# Sausage Won Tons



## bertjo44 (Jan 28, 2009)

This isn't groundbreaking as they are fairly simple to make (though a little time consuming to wrap each one) but this is my favorite recipe. Of course there are many variations but when I first made them it was an idea all of my own. I actually won a $300 IPOD about 5 years ago by making these for a Superbowl Cooking Contest for a local radio show (IPODS were pretty new at that time).

Brown and crumble 1 lb of your favorite breakfast sausage. Remove sausage and saute 1 small to medium onion in the drippings. Mix sausage, onion and 1 block of softened cream cheese. Place about 1 tbsp on a Won Ton wrapper, moisten two edge with water, fold and seal. Deep fry for approximately 5 mins until golden brown. Serve with you choice of dipping sauce. I usually use a sweet & sour sauce but honey mustard or ranch work also. Won Tons wrappers typically come in packs of 40 or 50. I used to buy them at the local Asian market but now Walmart even carries them. I usually double this recipe and make around 80 won tons.

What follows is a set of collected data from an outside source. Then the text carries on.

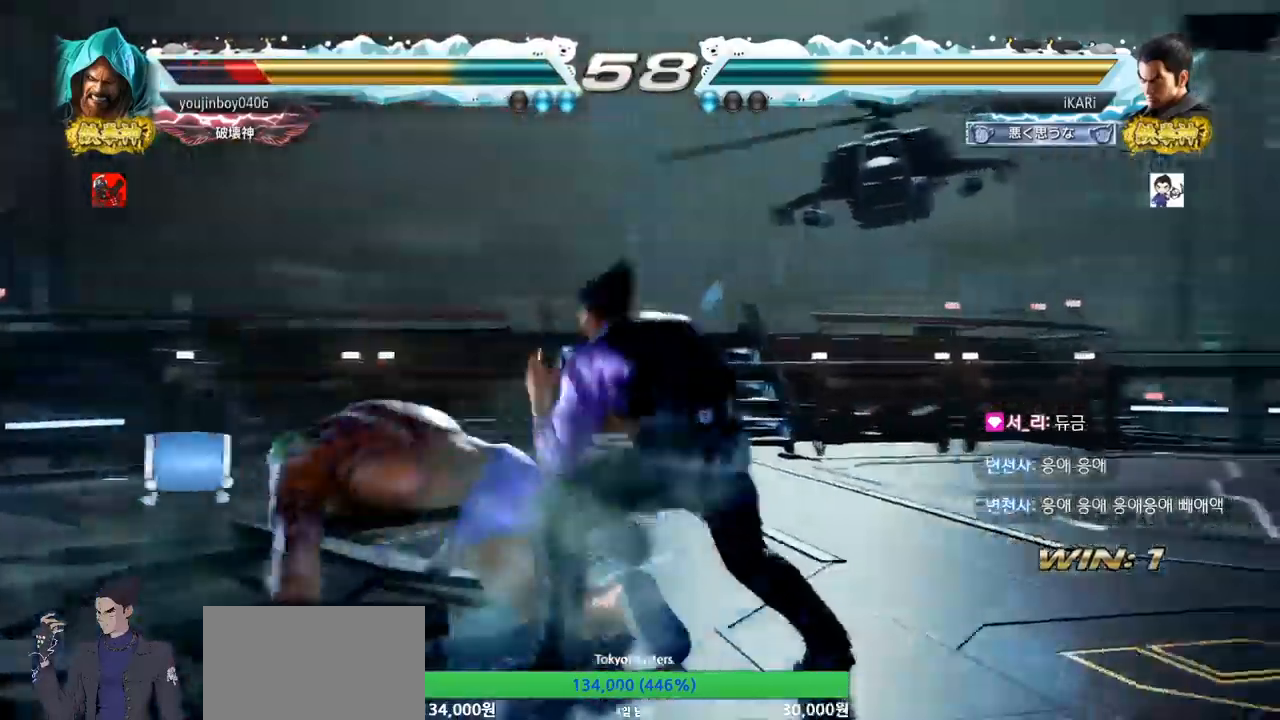
{"buttons": [], "left_stick": "left", "events": [[50, "left_stick", "center"], [100, "left_stick", "left"], [133, "CROSS", "down"], [200, "CROSS", "up"], [200, "TRIANGLE", "down"], [217, "left_stick", "center"], [283, "TRIANGLE", "up"], [367, "left_stick", "left"]]}
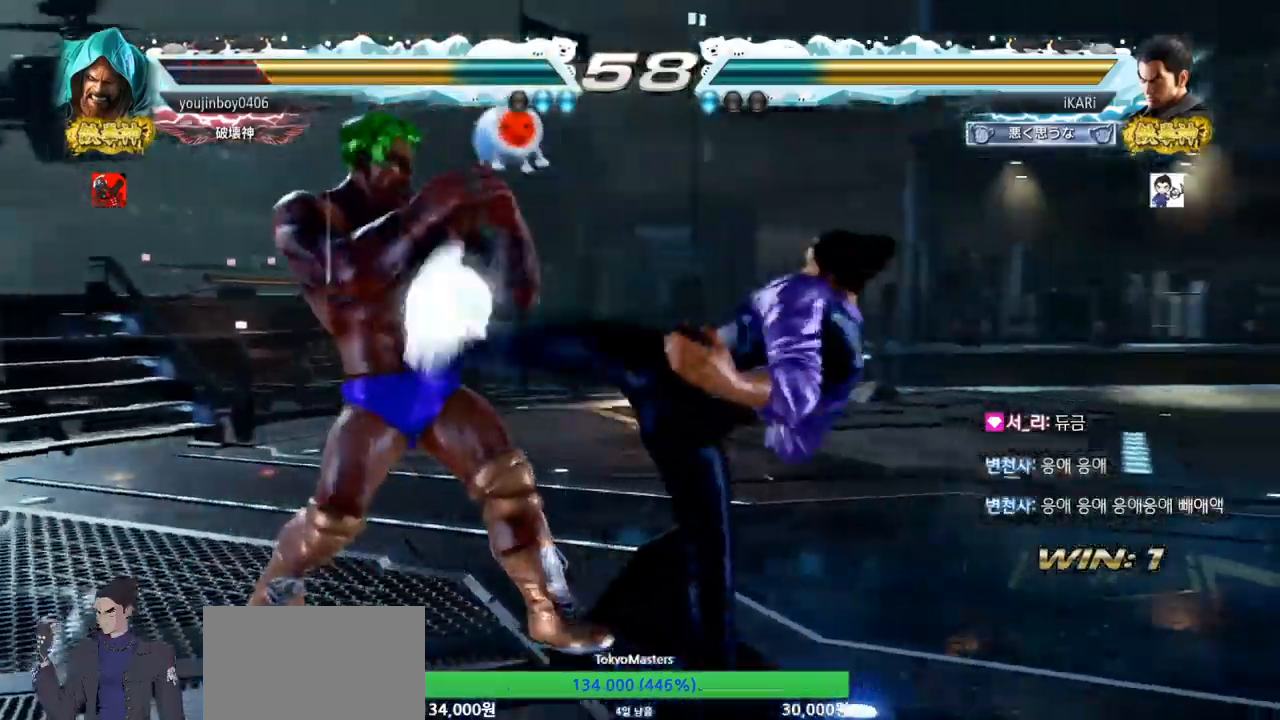
{"buttons": [], "left_stick": "down-left", "events": [[267, "left_stick", "down-left"], [417, "TRIANGLE", "down"], [467, "TRIANGLE", "up"]]}
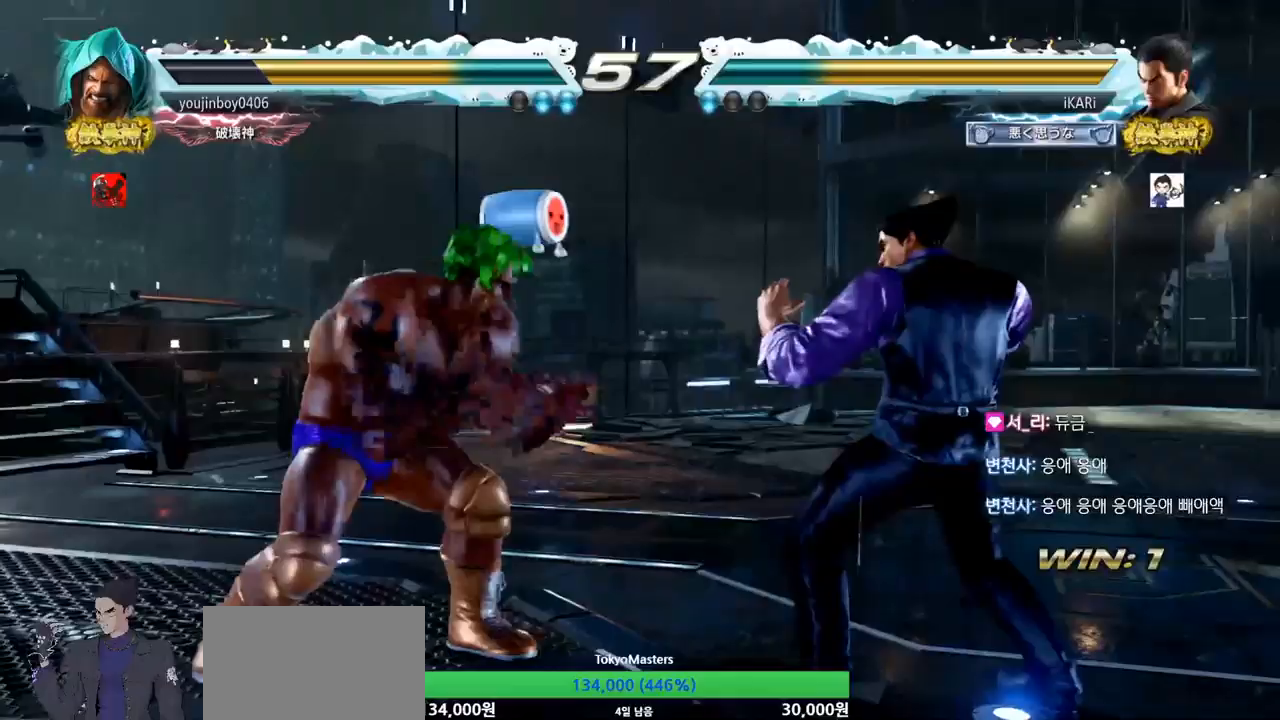
{"buttons": [], "left_stick": "center", "events": [[17, "TRIANGLE", "down"], [67, "TRIANGLE", "up"], [100, "TRIANGLE", "down"], [167, "TRIANGLE", "up"], [167, "left_stick", "center"]]}
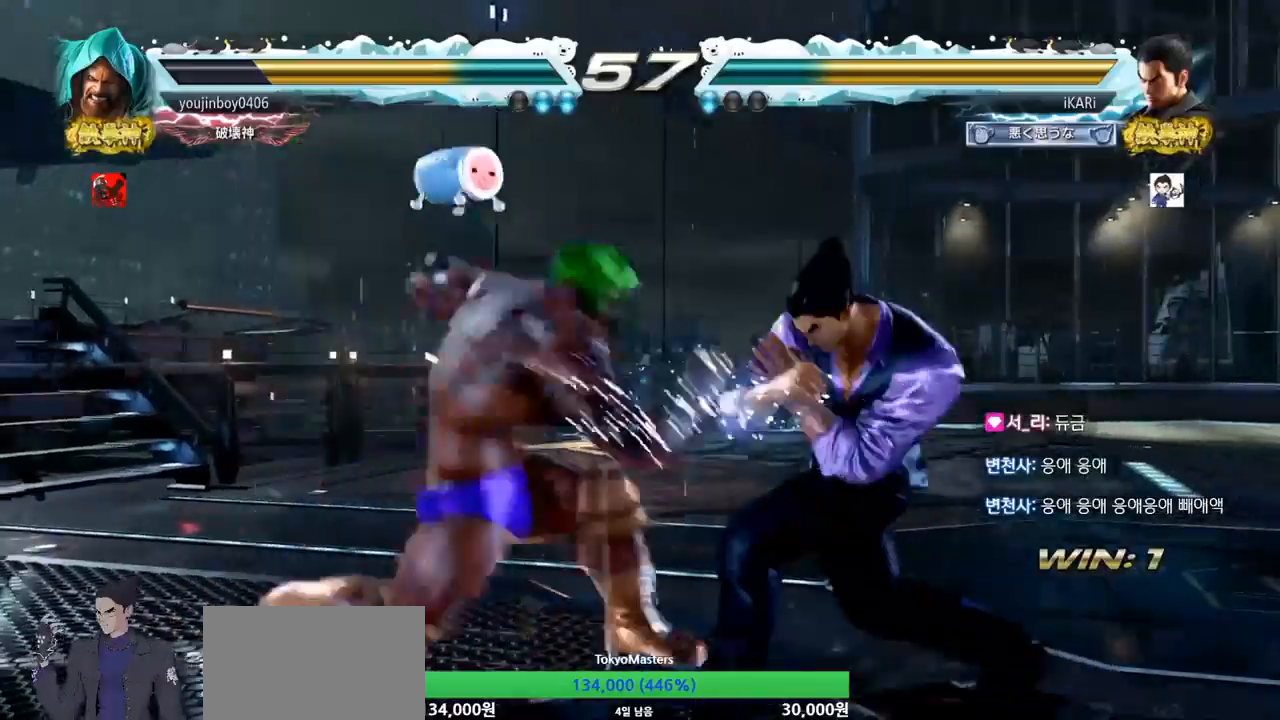
{"buttons": [], "left_stick": "center", "events": [[117, "left_stick", "right"], [468, "left_stick", "center"]]}
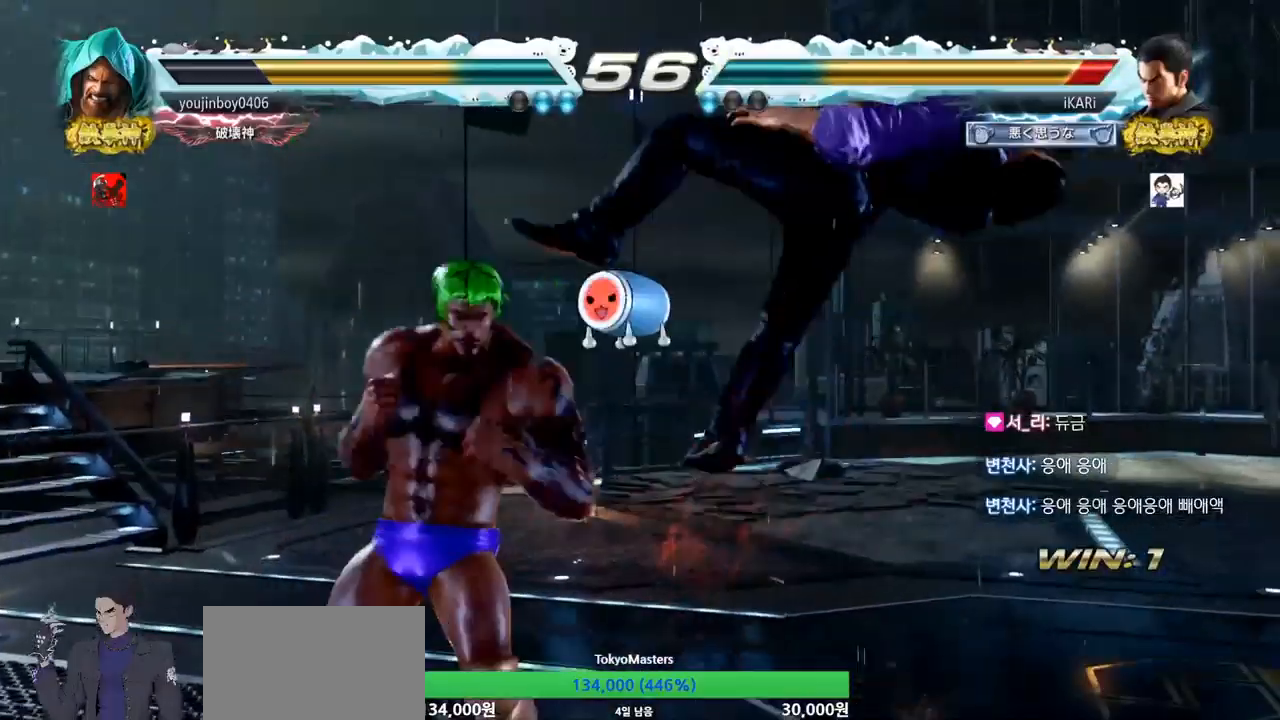
{"buttons": [], "left_stick": "center", "events": []}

This will be the 8th or 9th year I have served these at my Superbowl Party. I wasn't going to make them a couple of years ago but everyone demanded them. I have served them at several other occasions as well. The only variation I have done is adding some shredded cheddar to the mixture. I may add some Jalapeno Jelly this year. Hope you enjoy.


----------



## Glorie (Jan 28, 2009)

Thanks!  These sound yummy!


----------